A FISPQ descreve o perigo do insumo, não do resíduo gerado. Entenda por que ela inicia — mas nunca substitui — o laudo conforme a NBR 10004.
FISPQ classificação de resíduos: entenda por que a ficha do produto não define Classe I, IIA ou IIB e o que a NBR 10004 exige no laudo.
A FISPQ descreve o produto químico, não o resíduo gerado. Entenda o que ela prova e por que a classe I, IIA ou IIB exige laudo NBR 10004.
A FISPQ descreve o produto virgem, não o resíduo. Entenda o que a ficha prova e por que só o laudo NBR 10004 define a classe.
A FISPQ descreve o produto íntegro, não o resíduo. Entenda por que só o laudo conforme a NBR 10004 define Classe I, IIA ou IIB.
FISPQ classificação de resíduos: entenda por que a ficha do produto químico não substitui o laudo NBR 10004 que sustenta CADRI, MTR e CDF.
A FISPQ indica a periculosidade da matéria-prima, mas não classifica o resíduo. Entenda o que falta até o laudo NBR 10004 e o CADRI.

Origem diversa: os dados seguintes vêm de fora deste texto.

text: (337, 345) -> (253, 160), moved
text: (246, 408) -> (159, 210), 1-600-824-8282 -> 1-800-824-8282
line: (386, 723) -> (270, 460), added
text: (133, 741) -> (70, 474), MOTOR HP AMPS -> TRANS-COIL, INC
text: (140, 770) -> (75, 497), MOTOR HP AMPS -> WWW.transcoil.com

A FISPQ descreve o produto virgem, não o resíduo gerado. Entenda por que só o laudo conforme a ABNT NBR 10004 define Classe I, IIA ou IIB.
FISPQ: o que é, como ler as 16 seções e por que ela define se a sobra sai como resíduo Classe I, IIA ou IIB antes do laudo NBR 10004.
A FISPQ descreve o produto, não o resíduo. Entenda o que ela prova, o que falta e por que só laudo e ensaio definem Classe I, IIA ou IIB.